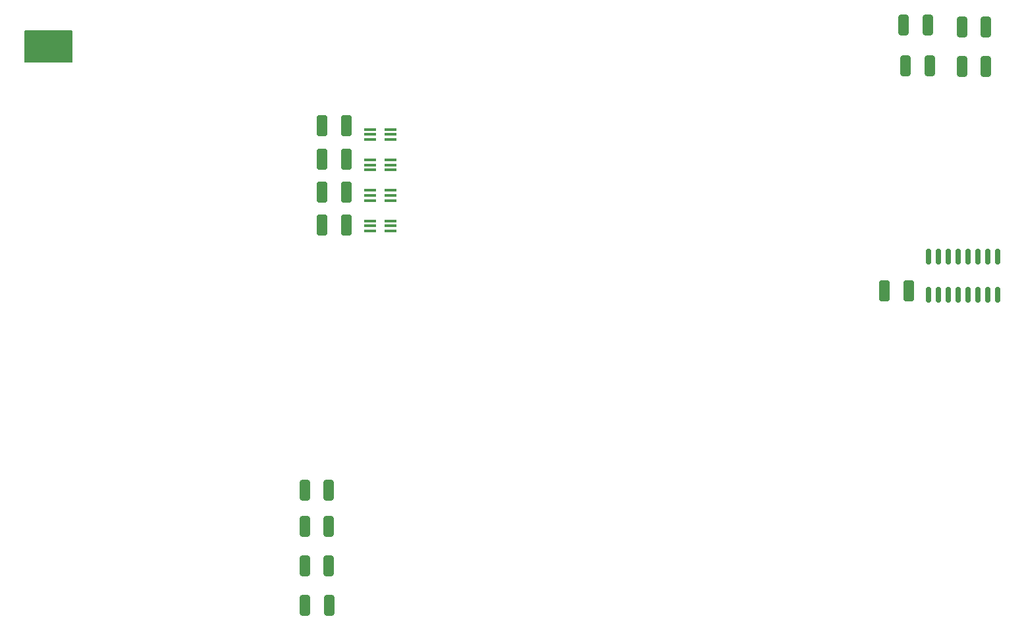
<source format=gbr>
%TF.GenerationSoftware,KiCad,Pcbnew,8.0.2-rc1*%
%TF.CreationDate,2024-08-28T13:59:48+02:00*%
%TF.ProjectId,Carte-Principale,43617274-652d-4507-9269-6e636970616c,rev?*%
%TF.SameCoordinates,Original*%
%TF.FileFunction,Paste,Bot*%
%TF.FilePolarity,Positive*%
%FSLAX46Y46*%
G04 Gerber Fmt 4.6, Leading zero omitted, Abs format (unit mm)*
G04 Created by KiCad (PCBNEW 8.0.2-rc1) date 2024-08-28 13:59:48*
%MOMM*%
%LPD*%
G01*
G04 APERTURE LIST*
G04 Aperture macros list*
%AMRoundRect*
0 Rectangle with rounded corners*
0 $1 Rounding radius*
0 $2 $3 $4 $5 $6 $7 $8 $9 X,Y pos of 4 corners*
0 Add a 4 corners polygon primitive as box body*
4,1,4,$2,$3,$4,$5,$6,$7,$8,$9,$2,$3,0*
0 Add four circle primitives for the rounded corners*
1,1,$1+$1,$2,$3*
1,1,$1+$1,$4,$5*
1,1,$1+$1,$6,$7*
1,1,$1+$1,$8,$9*
0 Add four rect primitives between the rounded corners*
20,1,$1+$1,$2,$3,$4,$5,0*
20,1,$1+$1,$4,$5,$6,$7,0*
20,1,$1+$1,$6,$7,$8,$9,0*
20,1,$1+$1,$8,$9,$2,$3,0*%
G04 Aperture macros list end*
%ADD10C,0.200000*%
%ADD11RoundRect,0.100000X-0.650000X-0.100000X0.650000X-0.100000X0.650000X0.100000X-0.650000X0.100000X0*%
%ADD12RoundRect,0.250000X0.400000X1.075000X-0.400000X1.075000X-0.400000X-1.075000X0.400000X-1.075000X0*%
%ADD13RoundRect,0.250000X0.412500X1.100000X-0.412500X1.100000X-0.412500X-1.100000X0.412500X-1.100000X0*%
%ADD14RoundRect,0.250000X-0.412500X-1.100000X0.412500X-1.100000X0.412500X1.100000X-0.412500X1.100000X0*%
%ADD15RoundRect,0.150000X-0.150000X0.825000X-0.150000X-0.825000X0.150000X-0.825000X0.150000X0.825000X0*%
%ADD16RoundRect,0.250000X-0.400000X-1.075000X0.400000X-1.075000X0.400000X1.075000X-0.400000X1.075000X0*%
G04 APERTURE END LIST*
D10*
X56500000Y-45000000D02*
X62500000Y-45000000D01*
X62500000Y-49000000D01*
X56500000Y-49000000D01*
X56500000Y-45000000D01*
G36*
X56500000Y-45000000D02*
G01*
X62500000Y-45000000D01*
X62500000Y-49000000D01*
X56500000Y-49000000D01*
X56500000Y-45000000D01*
G37*
D11*
%TO.C,U6*%
X100850000Y-70775000D03*
X100850000Y-70125000D03*
X100850000Y-69475000D03*
X103510000Y-69475000D03*
X103510000Y-70125000D03*
X103510000Y-70775000D03*
%TD*%
%TO.C,U4*%
X100850000Y-59000000D03*
X100850000Y-58350000D03*
X100850000Y-57700000D03*
X103510000Y-57700000D03*
X103510000Y-58350000D03*
X103510000Y-59000000D03*
%TD*%
D12*
%TO.C,R31*%
X95530000Y-113900000D03*
X92430000Y-113900000D03*
%TD*%
%TO.C,R32*%
X95530000Y-108820000D03*
X92430000Y-108820000D03*
%TD*%
%TO.C,R27*%
X172550000Y-44250000D03*
X169450000Y-44250000D03*
%TD*%
D13*
%TO.C,C7*%
X170062500Y-78500000D03*
X166937500Y-78500000D03*
%TD*%
D14*
%TO.C,C5*%
X94687500Y-65750000D03*
X97812500Y-65750000D03*
%TD*%
D11*
%TO.C,U7*%
X100850000Y-66850000D03*
X100850000Y-66200000D03*
X100850000Y-65550000D03*
X103510000Y-65550000D03*
X103510000Y-66200000D03*
X103510000Y-66850000D03*
%TD*%
D14*
%TO.C,C3*%
X94687500Y-57250000D03*
X97812500Y-57250000D03*
%TD*%
D15*
%TO.C,U3*%
X172630000Y-74050000D03*
X173900000Y-74050000D03*
X175170000Y-74050000D03*
X176440000Y-74050000D03*
X177710000Y-74050000D03*
X178980000Y-74050000D03*
X180250000Y-74050000D03*
X181520000Y-74050000D03*
X181520000Y-79000000D03*
X180250000Y-79000000D03*
X178980000Y-79000000D03*
X177710000Y-79000000D03*
X176440000Y-79000000D03*
X175170000Y-79000000D03*
X173900000Y-79000000D03*
X172630000Y-79000000D03*
%TD*%
D11*
%TO.C,U5*%
X100850000Y-62925000D03*
X100850000Y-62275000D03*
X100850000Y-61625000D03*
X103510000Y-61625000D03*
X103510000Y-62275000D03*
X103510000Y-62925000D03*
%TD*%
D14*
%TO.C,C4*%
X94687500Y-61500000D03*
X97812500Y-61500000D03*
%TD*%
%TO.C,C6*%
X94687500Y-70000000D03*
X97812500Y-70000000D03*
%TD*%
D12*
%TO.C,R28*%
X180050000Y-44500000D03*
X176950000Y-44500000D03*
%TD*%
D16*
%TO.C,R29*%
X169700000Y-49500000D03*
X172800000Y-49500000D03*
%TD*%
D12*
%TO.C,R34*%
X95560000Y-118980000D03*
X92460000Y-118980000D03*
%TD*%
%TO.C,R33*%
X95530000Y-104140000D03*
X92430000Y-104140000D03*
%TD*%
D16*
%TO.C,R30*%
X176950000Y-49580000D03*
X180050000Y-49580000D03*
%TD*%
M02*

</source>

################

**TO DO**
What is the number of lines in the data holding the word "corners"? Reply with that number only.

**EXERCISE ANSWER**
5